President and Founder
Also see Emma Lozano
Emma Lozano is president and founder of the Centro Sin Fronteras. She is the sister of the late Rudy Lozano, a left-wing activist and community organizer in Chicago, Illinois. Lozano is also a pastor at the Lincoln United Methodist Church in Chicago, along with her husband, the pastor Walter “Slim” Coleman.  
Lozano has stated her belief that, because Texas and other western states were territory of Mexico prior to their annexation to the United States in the 19th century, non-citizens from Mexico “have every right to be here [in the U.S.].” In 2003, Lozano and Pueblo Sin Fronteras joined pro-illegal immigration organizers for the Immigrant Workers Freedom Rides in order to “push the State of Illinois to become an Immigrant Freedom Zone.” During a rally, she said: 
“We won’t give up until we have equal rights and live a life with dignity.

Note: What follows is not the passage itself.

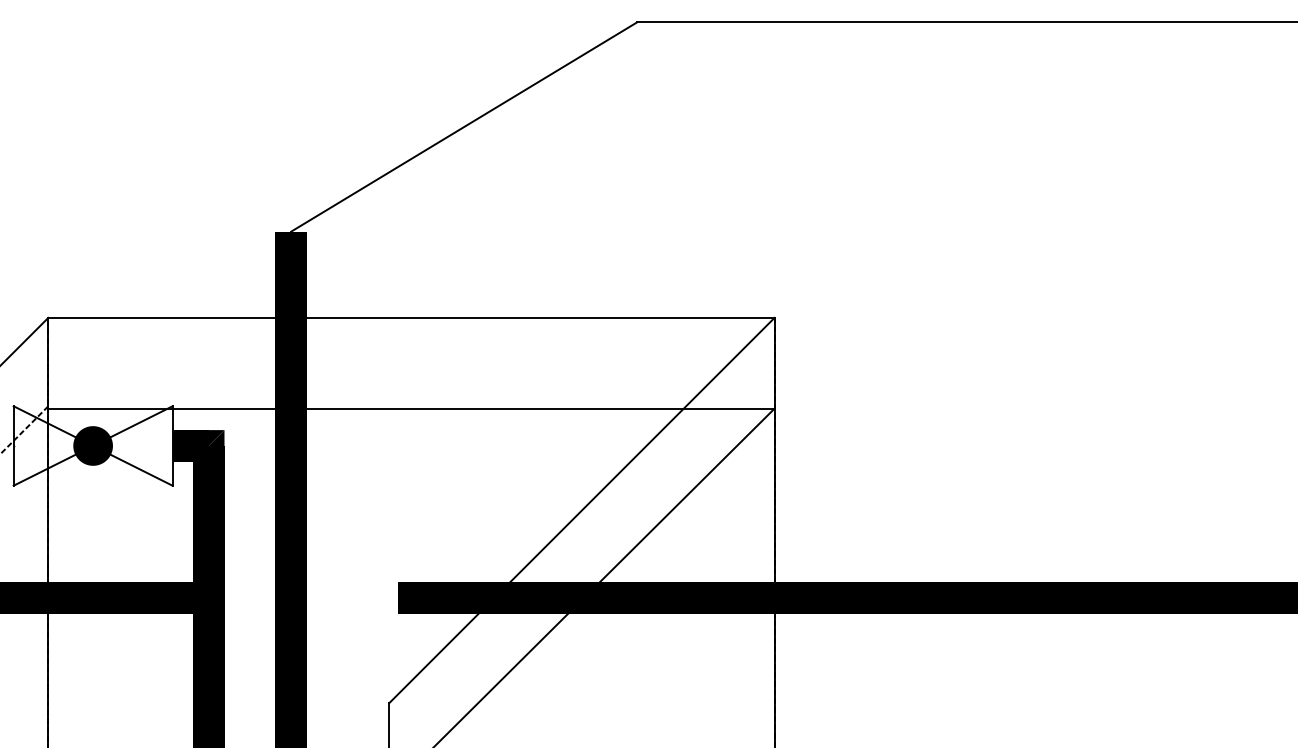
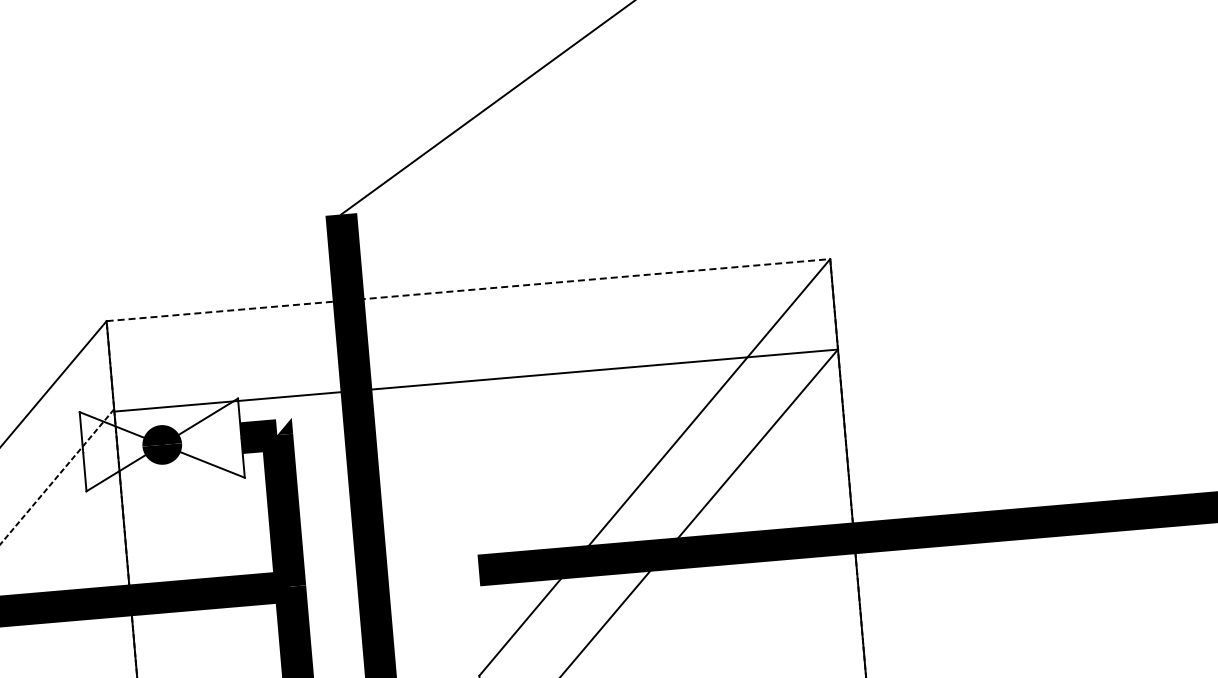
line: (411, 317) -> (468, 289), solid -> dashed
fill: (216, 437) -> (284, 425), removed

Legalization is not enough – we want to make a new America, one that accepts and treats all of the inhabitants of our continent as equal citizens. We ride for freedom from our oppressors and we don’t say, ‘please, accept us, we are good workers,’ and make contributions, and wave the U.S. flag. We know our history – 1/2 of the entire United States was originally Mexico. We have every right to be here.”
“We didn’t cross the border, the border crossed us, We’re not democrats or republicans [sic] – we’re Pueblo Sin Fronteras and were bringing the Virgin of Guadalupe to confront the so-called Statue of Liberty. We want justice now.”

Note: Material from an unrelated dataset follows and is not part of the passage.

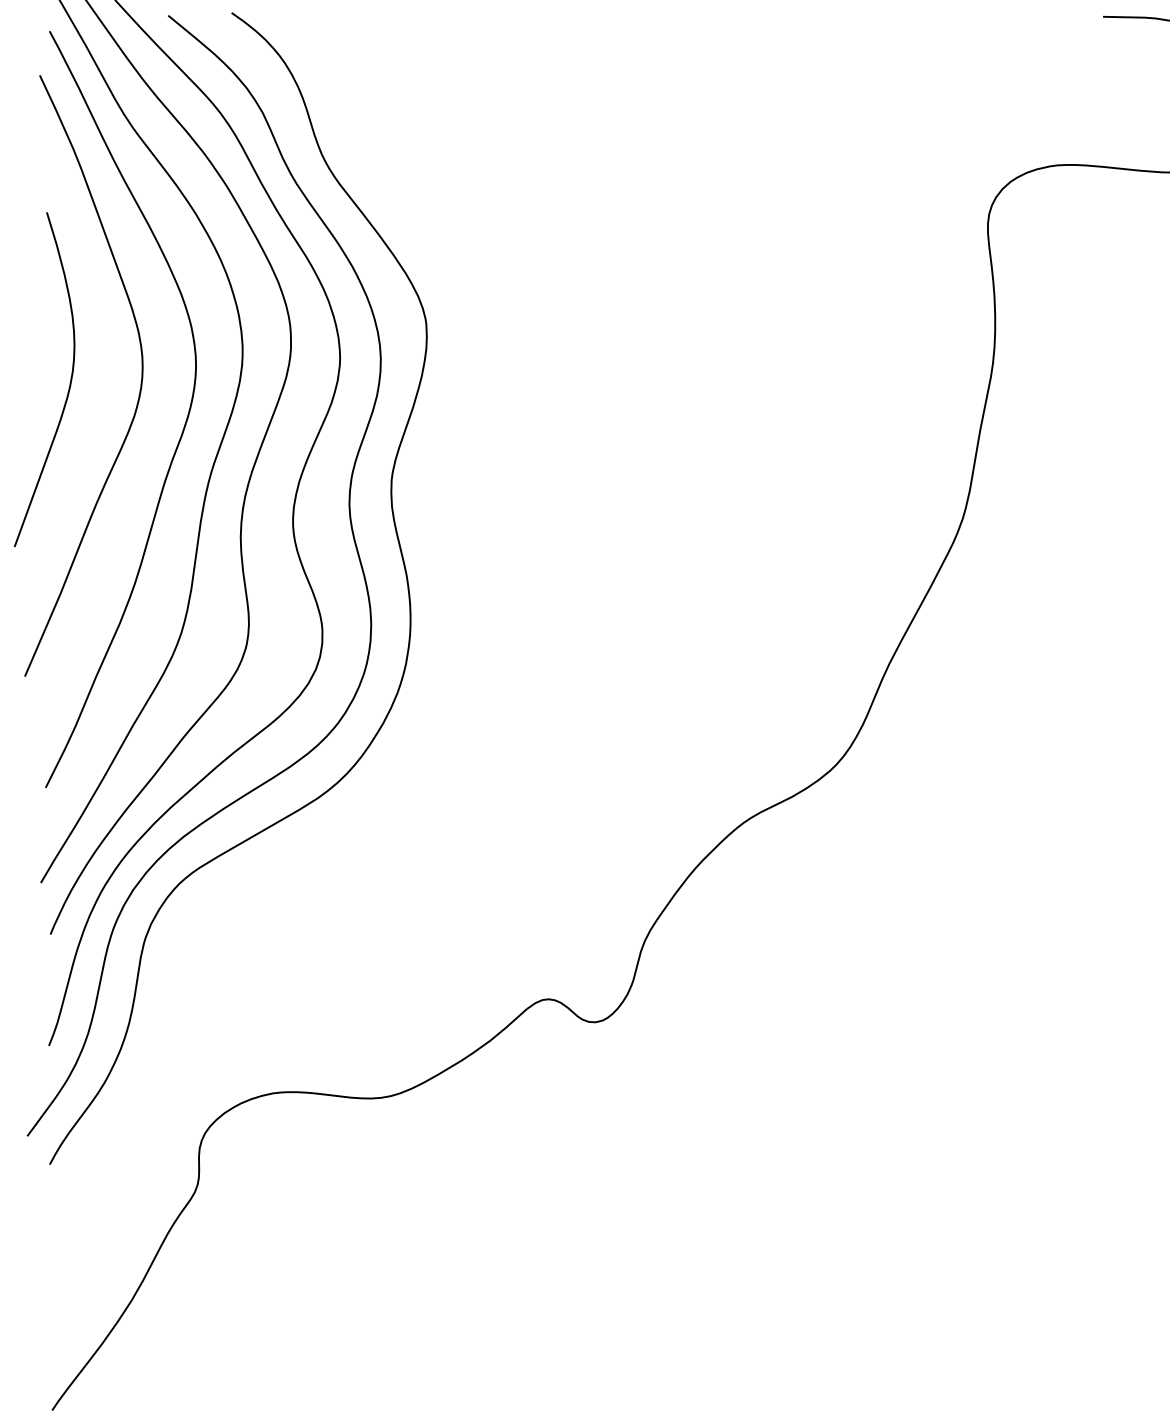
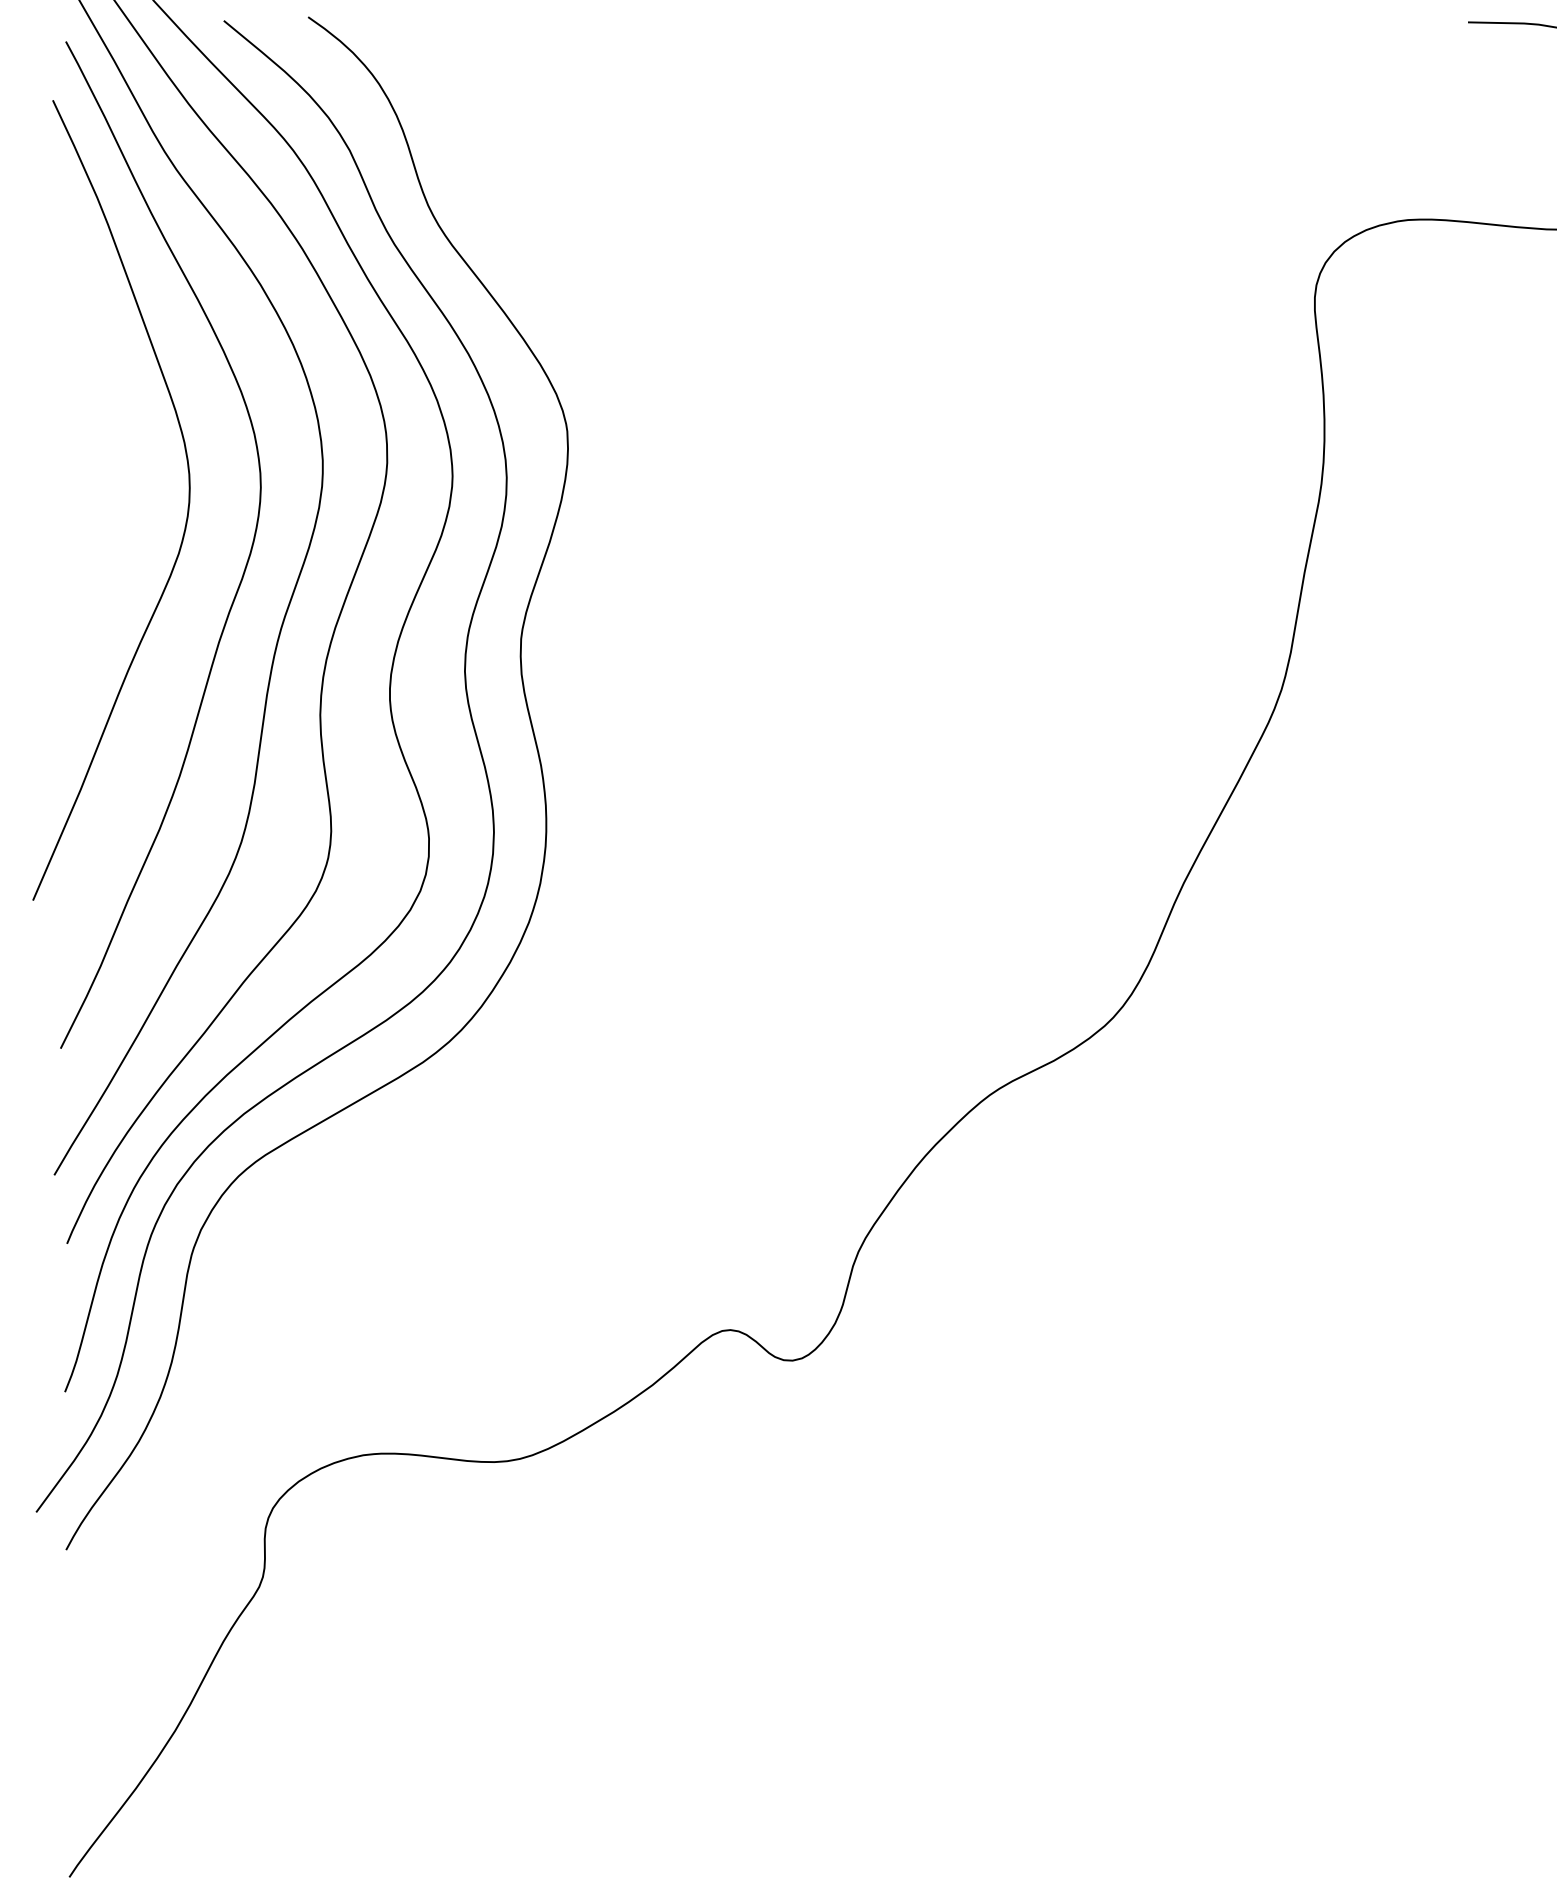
curve: (69, 383) -> (92, 510), removed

Alex Mensing is an organizer and program coordinator for Pueblo Sin Fronteras and its affiliates.  Mensing has spent a significant amount of time with economic migrants in Central America and organizing illegal immigrant caravans to the United States. According to a 2016 report by the Southern Poverty Law Center (SPLC), Mensing was a staffer for the CARA Family Detention Project, a coalition of left-of-center organizations providing legal aid and representation to illegal immigrants in the United States.
Irineo Mujica, an Arizona-based activist holding dual United States and Mexican citizenship, is a caravan organizer for Pueblo Sin Fronteras. In October 2018, he was arrested by Mexican officials in Ciudad Hidalgo, Mexico, for his involvement in a pro-illegal immigration protest.
Rodrigo Abeja is an activist and organizer for Pueblo Sin Fronteras. He has been involved in at least two caravans from Central America to the U.S. and Mexico.  Abeja was identified in a 2013 article by the news group Vice as a representative for the Popular Assembly of Migrant Families, an left-wing organization based in Mexico which organizes migrants to the United States.